§ **Exercise description**
Reproduce word for word the stretch of the essay on Louis Auchincloss from "I had been a" through "a young boy.".

§ **Document segment**
_ _ _ _ _ _ _

(Swans - February 22, 2010) It was an astonishing literary coincidence. Within a day or so we heard of the deaths of three of America's great historians/fictionalists, Louis Auchincloss (September 27, 1917 - January 26, 2010), J.D. Salinger (January 1, 1919 - January 27, 2010), and Howard Zinn (August 24, 1922 - January 27, 2010). Each had lived about 90 years and as a group these three in their works had laid out a comprehensive view of American society from top to bottom over a span of decades from the 1940s to just last year. Auchincloss, the Wall Street blueblood, novelist, lawyer, critic, relative of Jackie Bouvier Kennedy, and the literary heir of Edith Wharton (January 24, 1862 - August 11, 1937) had painted vivid pictures of life at the top among his own class; while Howard Zinn had been an advocate of everything and anyone who could promote social change from the very bottom of society. In between stood Salinger who portrayed the cynicism and disillusionment of the youngest generation of the post-World War II middle classes. I knew personally only one of these three and I would like to share my one encounter with Louis Auchincloss some four years ago.
I had been a reader and fan of Louis Auchincloss for at least 40 years or so. It all started with Tales of Manhattan (1967), especially the story of the elderly New York gentleman who tried to revisit the scenes of his youth in 19th century New York only to discover a hole in the ground where his old haunt used to stand. I had the same feelings about Detroit, where I had grown up, when in 1962 they tore down the old City Hall, and much later on the Internet when I saw the deliberate implosion of the Hudson Department Store building where I had spent so many pleasant hours as a young boy.
I had developed a good file of Auchincloss's works, even including his very first book, The Indifferent Children (1947) in mint dust-jacket condition published under the name "Andrew Lee." But at a certain point I had not kept up and discovered that my holdings lacked a few decades to be complete. So I went out on the Internet and completed my collection down through the last preceding 20 years. Auchincloss had written or contributed to close to 60 books, divided into about 2/3 fiction and 1/3 critical writings. Faced once more with my love of and admiration for his writings I sat down and wrote him a long and detailed fan letter. My gratification was great when I received a reply and this exchange of letters, cards, and telephone calls continued. Eventually Louis Auchincloss (LA), when learning about an upcoming visit of mine to New York, was kind enough to invite me to join him for lunch during my time there and I was pleased to host the author whom I had so long admired. The lunch took place on October 6, 2005.

_ _ _ _ _ _ _

§ **Data shown**
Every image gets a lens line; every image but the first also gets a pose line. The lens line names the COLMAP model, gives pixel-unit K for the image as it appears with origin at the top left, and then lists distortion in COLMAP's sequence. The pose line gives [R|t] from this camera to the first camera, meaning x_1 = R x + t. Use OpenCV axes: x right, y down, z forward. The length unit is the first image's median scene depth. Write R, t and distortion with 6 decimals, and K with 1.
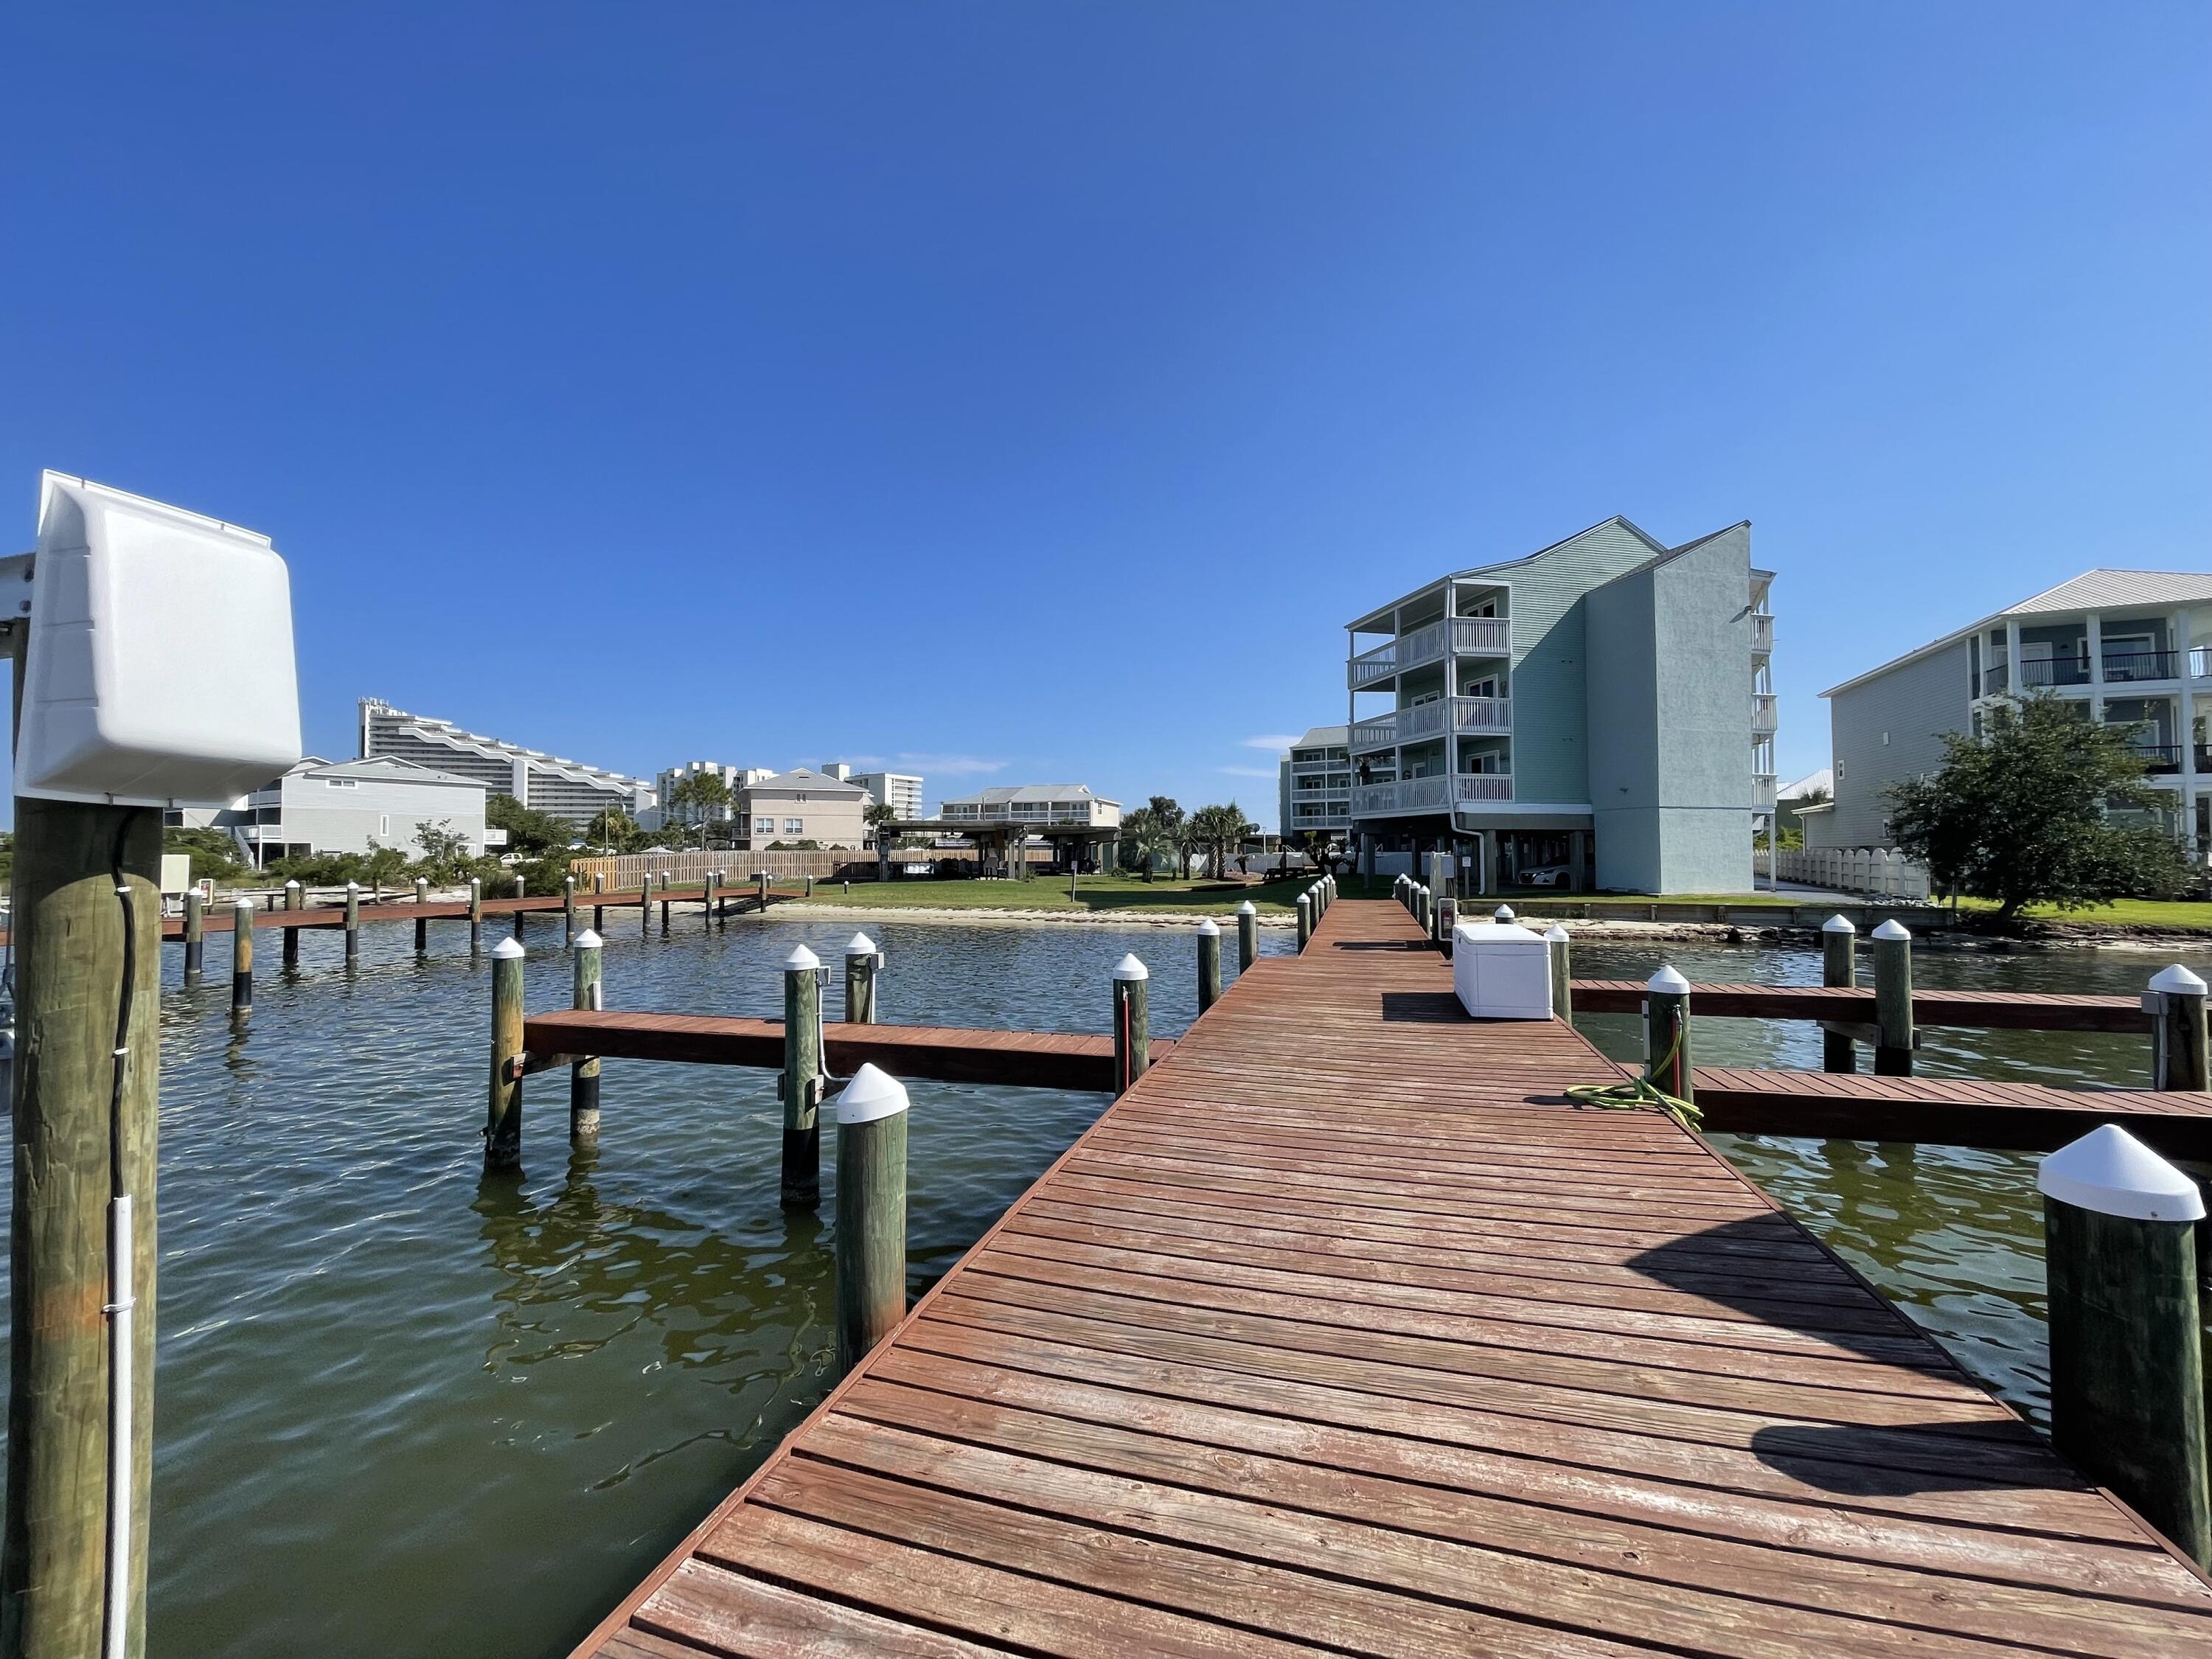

_ _ _ _ _ _ _

§ **Expected answer**
I had been a reader and fan of Louis Auchincloss for at least 40 years or so. It all started with Tales of Manhattan (1967), especially the story of the elderly New York gentleman who tried to revisit the scenes of his youth in 19th century New York only to discover a hole in the ground where his old haunt used to stand. I had the same feelings about Detroit, where I had grown up, when in 1962 they tore down the old City Hall, and much later on the Internet when I saw the deliberate implosion of the Hudson Department Store building where I had spent so many pleasant hours as a young boy.